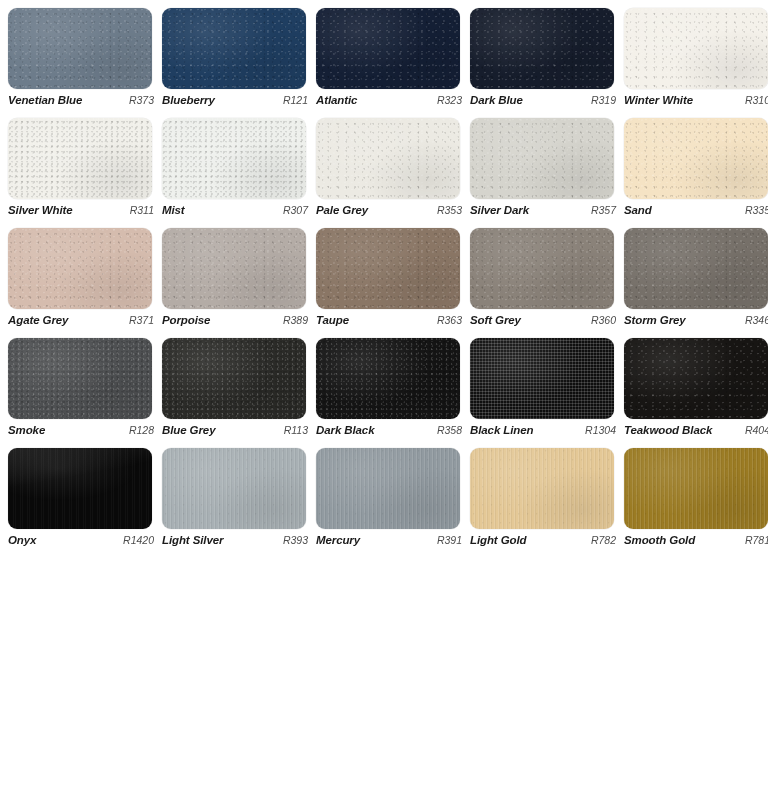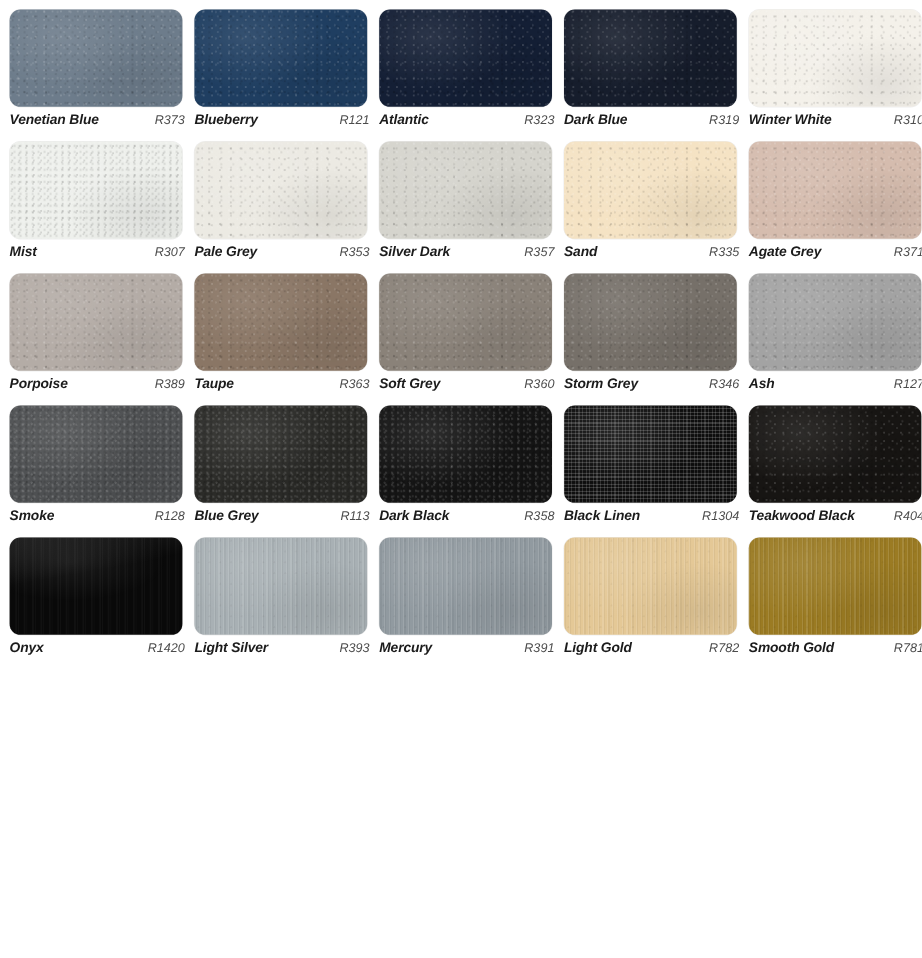--- a/index.html
+++ b/index.html
@@ -187,6 +187,13 @@
       </div>
     </div>
     <div class="swatch-cell">
+      <div class="swatch-chip tex-coarse" style="background: rgb(241, 240, 234);"></div>
+      <div class="swatch-caption">
+        <span class="swatch-name">Silver White</span>
+        <span class="swatch-code">R311</span>
+      </div>
+    </div>
+    <div class="swatch-cell">
       <div class="swatch-chip tex-coarse" style="background: rgb(238, 240, 236);"></div>
       <div class="swatch-caption">
         <span class="swatch-name">Mist</span>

▸ **WHAT THE TASK ASKS**
Lines from the records above that hold "cell" are the ones to list.

▸ **RESULT OF THIS TASK**
     <div class="swatch-cell">
+    <div class="swatch-cell">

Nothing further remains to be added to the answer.